▸ **Task brief**:
Reproduce the lines in the records between the line holding "# Финансовый контролер" and the line holding "## Использование", inclusive, substituting "Пример работы" for "Демонстрация работы" and leaving everything else the same.

========================================

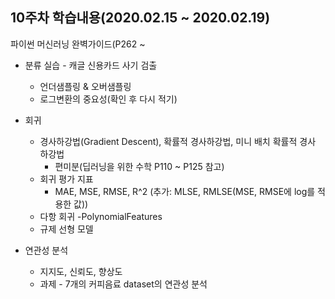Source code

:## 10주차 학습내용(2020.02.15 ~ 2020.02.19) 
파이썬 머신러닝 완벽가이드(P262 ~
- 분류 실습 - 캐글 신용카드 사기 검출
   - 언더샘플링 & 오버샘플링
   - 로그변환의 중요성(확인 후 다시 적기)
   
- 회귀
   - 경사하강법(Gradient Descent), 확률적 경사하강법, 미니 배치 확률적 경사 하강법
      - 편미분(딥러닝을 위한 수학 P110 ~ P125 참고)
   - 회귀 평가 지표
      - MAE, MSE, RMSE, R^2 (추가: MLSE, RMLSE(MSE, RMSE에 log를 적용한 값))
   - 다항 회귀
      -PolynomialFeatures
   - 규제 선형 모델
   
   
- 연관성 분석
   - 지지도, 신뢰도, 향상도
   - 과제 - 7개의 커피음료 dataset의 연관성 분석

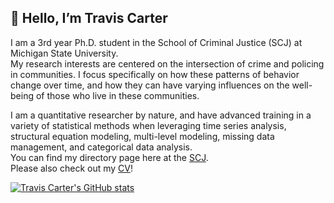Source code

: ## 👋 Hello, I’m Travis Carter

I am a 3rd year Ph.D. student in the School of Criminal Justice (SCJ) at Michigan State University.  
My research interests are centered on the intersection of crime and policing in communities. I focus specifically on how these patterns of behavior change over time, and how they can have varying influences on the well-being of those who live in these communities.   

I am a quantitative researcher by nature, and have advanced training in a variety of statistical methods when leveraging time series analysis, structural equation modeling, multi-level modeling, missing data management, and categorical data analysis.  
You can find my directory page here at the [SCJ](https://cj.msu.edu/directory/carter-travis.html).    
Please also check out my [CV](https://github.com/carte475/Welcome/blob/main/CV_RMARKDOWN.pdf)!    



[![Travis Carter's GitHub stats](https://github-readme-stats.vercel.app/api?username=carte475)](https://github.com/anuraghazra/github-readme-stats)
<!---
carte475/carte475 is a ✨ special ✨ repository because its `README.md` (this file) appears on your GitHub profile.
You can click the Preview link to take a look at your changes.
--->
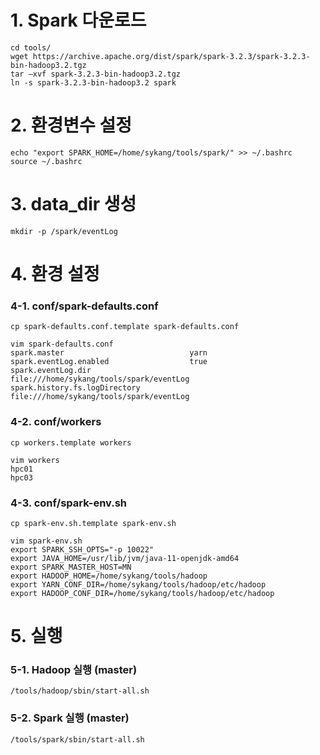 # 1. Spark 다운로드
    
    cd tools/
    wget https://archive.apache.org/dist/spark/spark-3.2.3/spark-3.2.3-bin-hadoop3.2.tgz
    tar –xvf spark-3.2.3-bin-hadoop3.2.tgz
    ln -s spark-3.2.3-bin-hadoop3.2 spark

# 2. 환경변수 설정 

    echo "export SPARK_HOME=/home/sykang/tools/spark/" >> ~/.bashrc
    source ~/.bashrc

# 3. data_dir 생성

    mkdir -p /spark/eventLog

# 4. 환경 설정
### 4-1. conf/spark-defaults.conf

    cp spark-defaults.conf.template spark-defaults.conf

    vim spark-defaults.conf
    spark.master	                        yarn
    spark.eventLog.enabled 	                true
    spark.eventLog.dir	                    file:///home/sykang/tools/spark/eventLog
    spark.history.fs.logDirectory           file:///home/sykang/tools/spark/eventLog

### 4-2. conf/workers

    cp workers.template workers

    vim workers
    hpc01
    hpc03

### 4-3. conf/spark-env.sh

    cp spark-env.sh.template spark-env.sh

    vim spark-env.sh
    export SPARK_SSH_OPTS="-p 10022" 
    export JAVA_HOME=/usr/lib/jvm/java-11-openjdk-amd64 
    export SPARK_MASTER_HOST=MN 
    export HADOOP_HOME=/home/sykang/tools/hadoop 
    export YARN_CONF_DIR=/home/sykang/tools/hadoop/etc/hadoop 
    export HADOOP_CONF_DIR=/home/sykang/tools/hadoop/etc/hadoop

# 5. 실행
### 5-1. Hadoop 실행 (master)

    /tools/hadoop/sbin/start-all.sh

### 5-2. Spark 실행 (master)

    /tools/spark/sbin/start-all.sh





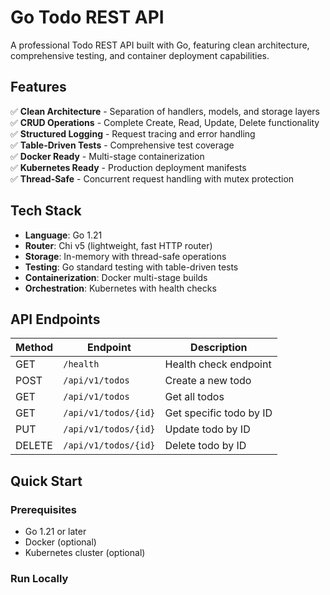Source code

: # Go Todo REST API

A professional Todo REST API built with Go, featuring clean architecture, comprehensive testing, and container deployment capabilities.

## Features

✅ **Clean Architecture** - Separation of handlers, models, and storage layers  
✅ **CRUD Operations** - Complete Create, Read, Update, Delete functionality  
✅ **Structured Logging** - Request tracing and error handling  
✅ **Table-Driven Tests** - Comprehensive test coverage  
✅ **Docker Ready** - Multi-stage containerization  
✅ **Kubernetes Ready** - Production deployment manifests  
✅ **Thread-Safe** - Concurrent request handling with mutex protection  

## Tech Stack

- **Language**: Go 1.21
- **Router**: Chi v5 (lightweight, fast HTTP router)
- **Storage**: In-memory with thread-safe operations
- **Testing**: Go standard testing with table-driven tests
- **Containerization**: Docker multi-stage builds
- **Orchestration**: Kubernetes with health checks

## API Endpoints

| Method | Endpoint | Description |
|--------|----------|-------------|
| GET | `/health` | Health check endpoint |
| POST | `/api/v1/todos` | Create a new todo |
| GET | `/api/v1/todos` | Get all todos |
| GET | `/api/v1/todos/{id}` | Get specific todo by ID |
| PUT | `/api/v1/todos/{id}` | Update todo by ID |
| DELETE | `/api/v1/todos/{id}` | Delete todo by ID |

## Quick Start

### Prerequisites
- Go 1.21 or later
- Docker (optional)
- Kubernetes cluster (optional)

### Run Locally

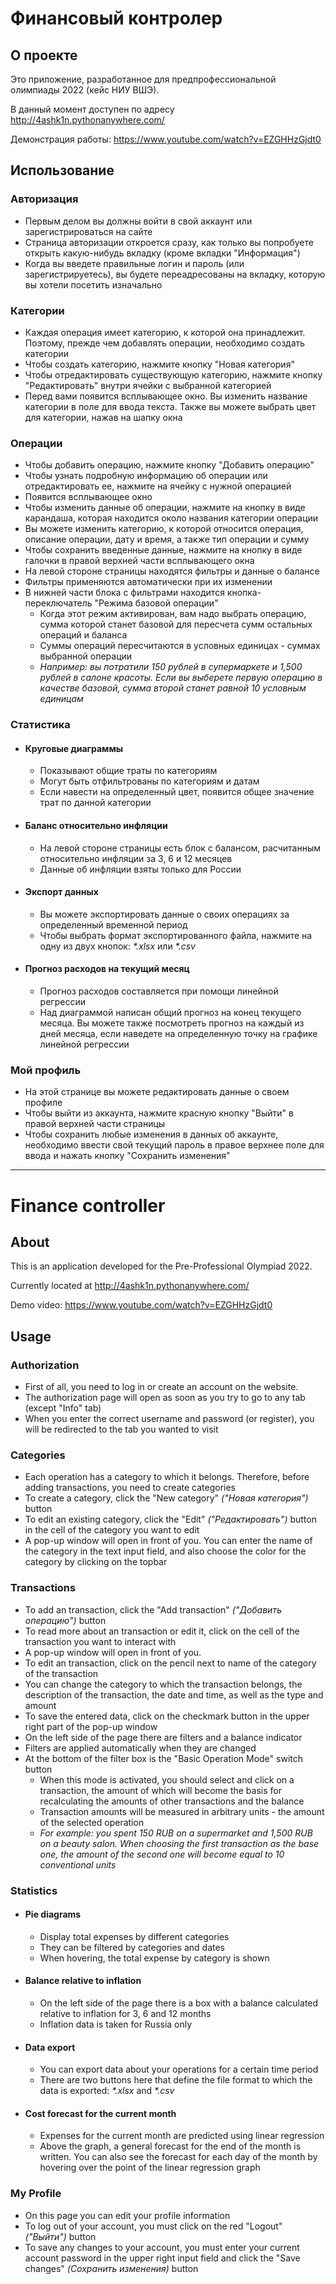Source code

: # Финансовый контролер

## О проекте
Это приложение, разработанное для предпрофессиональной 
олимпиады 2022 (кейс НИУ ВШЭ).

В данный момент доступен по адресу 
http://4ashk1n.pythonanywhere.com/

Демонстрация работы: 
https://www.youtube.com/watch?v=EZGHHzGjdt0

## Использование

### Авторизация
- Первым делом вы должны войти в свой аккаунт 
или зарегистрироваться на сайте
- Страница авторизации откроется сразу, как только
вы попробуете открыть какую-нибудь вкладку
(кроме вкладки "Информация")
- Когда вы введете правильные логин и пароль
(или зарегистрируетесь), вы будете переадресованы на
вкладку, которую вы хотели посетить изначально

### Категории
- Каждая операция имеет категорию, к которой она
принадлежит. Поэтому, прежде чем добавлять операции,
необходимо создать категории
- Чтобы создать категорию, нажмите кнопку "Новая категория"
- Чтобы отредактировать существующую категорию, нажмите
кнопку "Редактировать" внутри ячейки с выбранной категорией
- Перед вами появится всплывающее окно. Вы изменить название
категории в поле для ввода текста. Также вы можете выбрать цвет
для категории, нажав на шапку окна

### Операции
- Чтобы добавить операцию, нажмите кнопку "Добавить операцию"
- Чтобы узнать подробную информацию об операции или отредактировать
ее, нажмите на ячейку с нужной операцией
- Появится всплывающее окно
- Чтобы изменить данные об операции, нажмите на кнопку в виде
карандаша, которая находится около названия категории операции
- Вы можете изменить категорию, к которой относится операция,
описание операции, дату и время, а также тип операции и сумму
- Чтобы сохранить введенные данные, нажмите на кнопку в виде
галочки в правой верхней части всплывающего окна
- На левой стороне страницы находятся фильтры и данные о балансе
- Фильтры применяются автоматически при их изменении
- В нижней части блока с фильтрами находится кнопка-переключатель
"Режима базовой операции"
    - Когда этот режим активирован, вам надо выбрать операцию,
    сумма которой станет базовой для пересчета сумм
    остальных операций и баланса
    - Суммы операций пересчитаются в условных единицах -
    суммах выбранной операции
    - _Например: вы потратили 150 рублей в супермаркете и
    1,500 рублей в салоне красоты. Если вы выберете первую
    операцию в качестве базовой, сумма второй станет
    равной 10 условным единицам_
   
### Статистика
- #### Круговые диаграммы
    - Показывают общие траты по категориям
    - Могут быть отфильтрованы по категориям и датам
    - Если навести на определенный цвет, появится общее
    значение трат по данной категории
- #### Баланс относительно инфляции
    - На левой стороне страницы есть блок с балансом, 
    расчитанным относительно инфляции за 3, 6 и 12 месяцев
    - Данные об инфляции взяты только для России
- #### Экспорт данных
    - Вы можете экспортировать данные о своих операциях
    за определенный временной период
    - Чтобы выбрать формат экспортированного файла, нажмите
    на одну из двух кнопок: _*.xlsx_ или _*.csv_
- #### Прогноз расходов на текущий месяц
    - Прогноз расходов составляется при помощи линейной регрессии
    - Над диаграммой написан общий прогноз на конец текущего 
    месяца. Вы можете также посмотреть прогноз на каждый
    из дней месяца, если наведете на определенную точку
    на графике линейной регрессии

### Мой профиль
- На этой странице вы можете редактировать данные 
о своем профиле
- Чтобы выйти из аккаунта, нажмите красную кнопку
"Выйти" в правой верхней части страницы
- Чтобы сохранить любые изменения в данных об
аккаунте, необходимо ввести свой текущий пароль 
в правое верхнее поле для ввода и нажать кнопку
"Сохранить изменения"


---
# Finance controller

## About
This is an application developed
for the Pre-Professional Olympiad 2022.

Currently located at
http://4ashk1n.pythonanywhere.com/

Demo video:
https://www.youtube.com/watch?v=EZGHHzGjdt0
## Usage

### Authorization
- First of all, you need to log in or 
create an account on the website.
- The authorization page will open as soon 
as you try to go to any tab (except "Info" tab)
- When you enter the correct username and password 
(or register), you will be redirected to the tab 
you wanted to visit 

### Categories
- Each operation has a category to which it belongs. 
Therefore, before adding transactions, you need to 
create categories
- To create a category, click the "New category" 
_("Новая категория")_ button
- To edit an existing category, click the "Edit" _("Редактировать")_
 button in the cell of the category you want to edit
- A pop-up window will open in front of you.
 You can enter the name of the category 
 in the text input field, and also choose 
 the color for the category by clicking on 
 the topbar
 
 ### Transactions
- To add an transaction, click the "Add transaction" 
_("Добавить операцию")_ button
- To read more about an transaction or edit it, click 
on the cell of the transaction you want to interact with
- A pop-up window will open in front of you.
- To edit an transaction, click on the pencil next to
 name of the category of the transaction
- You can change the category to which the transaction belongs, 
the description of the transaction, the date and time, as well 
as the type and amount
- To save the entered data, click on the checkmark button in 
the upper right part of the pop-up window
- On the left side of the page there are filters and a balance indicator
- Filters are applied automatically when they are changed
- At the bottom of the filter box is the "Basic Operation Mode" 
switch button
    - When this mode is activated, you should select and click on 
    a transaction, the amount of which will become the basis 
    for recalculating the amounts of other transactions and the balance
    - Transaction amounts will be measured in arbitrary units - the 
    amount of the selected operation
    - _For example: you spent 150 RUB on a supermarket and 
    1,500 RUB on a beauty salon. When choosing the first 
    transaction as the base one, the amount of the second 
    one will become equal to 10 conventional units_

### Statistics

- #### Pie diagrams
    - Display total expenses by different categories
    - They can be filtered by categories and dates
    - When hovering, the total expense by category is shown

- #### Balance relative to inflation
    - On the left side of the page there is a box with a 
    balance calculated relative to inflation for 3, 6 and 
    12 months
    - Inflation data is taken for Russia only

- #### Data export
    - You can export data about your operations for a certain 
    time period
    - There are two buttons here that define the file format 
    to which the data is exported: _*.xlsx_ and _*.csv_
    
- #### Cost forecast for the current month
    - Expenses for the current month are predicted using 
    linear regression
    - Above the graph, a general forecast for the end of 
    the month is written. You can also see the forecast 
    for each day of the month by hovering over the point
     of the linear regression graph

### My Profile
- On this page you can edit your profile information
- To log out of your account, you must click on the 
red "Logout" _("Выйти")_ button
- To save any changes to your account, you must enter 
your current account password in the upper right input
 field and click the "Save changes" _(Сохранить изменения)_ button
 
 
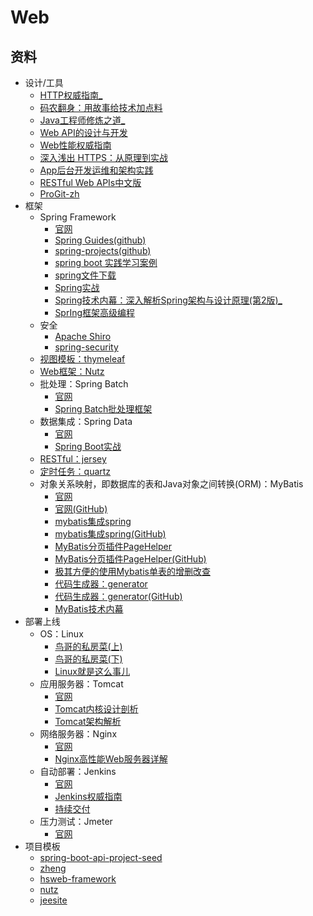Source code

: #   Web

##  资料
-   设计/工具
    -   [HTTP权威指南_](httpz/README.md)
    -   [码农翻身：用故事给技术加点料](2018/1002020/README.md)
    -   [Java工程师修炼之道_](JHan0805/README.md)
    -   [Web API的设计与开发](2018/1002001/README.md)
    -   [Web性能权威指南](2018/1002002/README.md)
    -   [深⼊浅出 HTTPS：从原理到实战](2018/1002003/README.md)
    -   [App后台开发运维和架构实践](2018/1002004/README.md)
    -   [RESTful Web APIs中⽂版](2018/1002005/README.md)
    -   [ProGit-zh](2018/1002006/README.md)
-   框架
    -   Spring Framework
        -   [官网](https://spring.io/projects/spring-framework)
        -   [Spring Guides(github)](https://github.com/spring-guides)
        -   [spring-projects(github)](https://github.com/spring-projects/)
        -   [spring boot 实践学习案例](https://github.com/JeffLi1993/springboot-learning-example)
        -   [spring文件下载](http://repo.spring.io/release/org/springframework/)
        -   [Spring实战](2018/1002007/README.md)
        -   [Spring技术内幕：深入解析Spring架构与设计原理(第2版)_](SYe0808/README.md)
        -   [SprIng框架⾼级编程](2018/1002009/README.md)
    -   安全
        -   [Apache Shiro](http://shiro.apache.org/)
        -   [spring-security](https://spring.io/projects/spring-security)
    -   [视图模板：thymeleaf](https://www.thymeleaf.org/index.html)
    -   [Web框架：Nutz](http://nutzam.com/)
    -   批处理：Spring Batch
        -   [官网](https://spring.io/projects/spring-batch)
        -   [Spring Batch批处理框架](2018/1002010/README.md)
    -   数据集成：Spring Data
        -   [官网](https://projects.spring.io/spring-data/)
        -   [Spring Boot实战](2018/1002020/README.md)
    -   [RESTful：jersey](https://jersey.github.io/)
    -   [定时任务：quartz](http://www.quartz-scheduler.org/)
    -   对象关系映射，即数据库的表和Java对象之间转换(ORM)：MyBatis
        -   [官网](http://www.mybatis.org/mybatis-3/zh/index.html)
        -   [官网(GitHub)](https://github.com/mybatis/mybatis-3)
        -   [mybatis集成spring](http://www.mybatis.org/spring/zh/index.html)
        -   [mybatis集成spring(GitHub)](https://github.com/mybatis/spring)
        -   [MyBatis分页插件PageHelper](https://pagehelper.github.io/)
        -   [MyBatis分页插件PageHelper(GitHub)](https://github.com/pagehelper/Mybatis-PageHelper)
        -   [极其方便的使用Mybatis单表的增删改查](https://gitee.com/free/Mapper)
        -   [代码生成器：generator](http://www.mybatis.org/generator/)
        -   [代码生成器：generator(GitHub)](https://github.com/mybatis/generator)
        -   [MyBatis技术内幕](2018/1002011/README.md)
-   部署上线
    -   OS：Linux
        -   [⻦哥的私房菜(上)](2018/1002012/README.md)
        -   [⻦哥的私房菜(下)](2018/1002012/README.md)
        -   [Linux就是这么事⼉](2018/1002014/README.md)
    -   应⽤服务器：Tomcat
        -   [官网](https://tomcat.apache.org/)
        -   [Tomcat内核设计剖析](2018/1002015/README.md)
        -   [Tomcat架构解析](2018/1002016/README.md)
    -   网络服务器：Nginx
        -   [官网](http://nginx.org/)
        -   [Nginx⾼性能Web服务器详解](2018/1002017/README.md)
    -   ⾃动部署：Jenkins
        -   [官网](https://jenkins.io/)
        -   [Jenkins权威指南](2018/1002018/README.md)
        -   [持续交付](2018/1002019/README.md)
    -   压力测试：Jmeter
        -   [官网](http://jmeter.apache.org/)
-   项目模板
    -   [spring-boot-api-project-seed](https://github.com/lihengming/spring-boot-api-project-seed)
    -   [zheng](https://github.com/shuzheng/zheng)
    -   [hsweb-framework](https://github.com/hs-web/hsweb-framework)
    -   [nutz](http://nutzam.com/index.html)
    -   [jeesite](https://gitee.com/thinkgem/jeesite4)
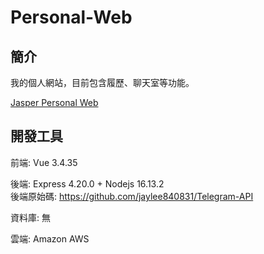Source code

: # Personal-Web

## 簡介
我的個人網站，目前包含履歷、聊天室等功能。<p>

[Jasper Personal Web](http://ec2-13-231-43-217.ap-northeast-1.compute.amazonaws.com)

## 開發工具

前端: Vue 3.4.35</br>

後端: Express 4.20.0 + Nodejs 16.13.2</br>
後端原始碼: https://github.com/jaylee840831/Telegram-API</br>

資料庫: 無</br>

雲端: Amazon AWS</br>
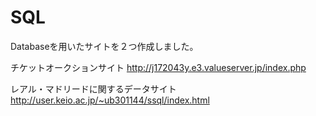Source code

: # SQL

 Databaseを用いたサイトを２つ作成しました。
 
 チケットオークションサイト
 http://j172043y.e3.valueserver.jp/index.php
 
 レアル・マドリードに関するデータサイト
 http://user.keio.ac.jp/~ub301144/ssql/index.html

========================================

▸ **Result of this task**:
: # Финансовый контролер

## О проекте
Это приложение, разработанное для предпрофессиональной 
олимпиады 2022 (кейс НИУ ВШЭ).

В данный момент доступен по адресу 
http://4ashk1n.pythonanywhere.com/

Пример работы: 
https://www.youtube.com/watch?v=EZGHHzGjdt0

## Использование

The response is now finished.